Work instruction
Skip the images; return every entry exactly.

** Opening Study material block **

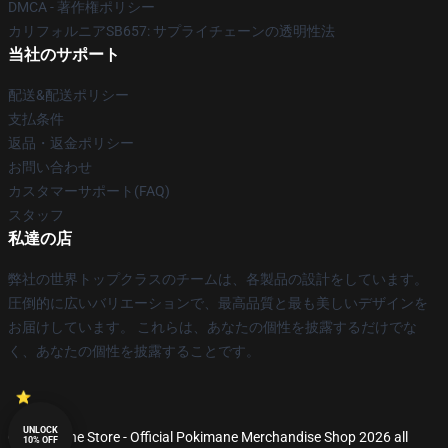
DMCA - 著作権ポリシー
カリフォルニアSB657: サプライチェーンの透明性法
当社のサポート
配送&配送ポリシー
支払条件
返品・返金ポリシー
お問い合わせ
カスタマーサポート(FAQ)
スタッフ
私達の店
弊社の世界トップクラスのチームは、各製品の設計をしています。
圧倒的に広いバリエーションで、最高品質と最も美しいデザインを
お届けしています。 これらは、あなたの個性を披露するだけでな
く、あなたの個性を披露することです。
UNLOCK
© Pokimane Store - Official Pokimane Merchandise Shop 2026 all
10% OFF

** Closing Study material block **

Task result
DMCA - 著作権ポリシー
カリフォルニアSB657: サプライチェーンの透明性法
当社のサポート
配送&配送ポリシー
支払条件
返品・返金ポリシー
お問い合わせ
カスタマーサポート(FAQ)
スタッフ
私達の店
弊社の世界トップクラスのチームは、各製品の設計をしています。
圧倒的に広いバリエーションで、最高品質と最も美しいデザインを
お届けしています。 これらは、あなたの個性を披露するだけでな
く、あなたの個性を披露することです。
UNLOCK
© Pokimane Store - Official Pokimane Merchandise Shop 2026 all
10% OFF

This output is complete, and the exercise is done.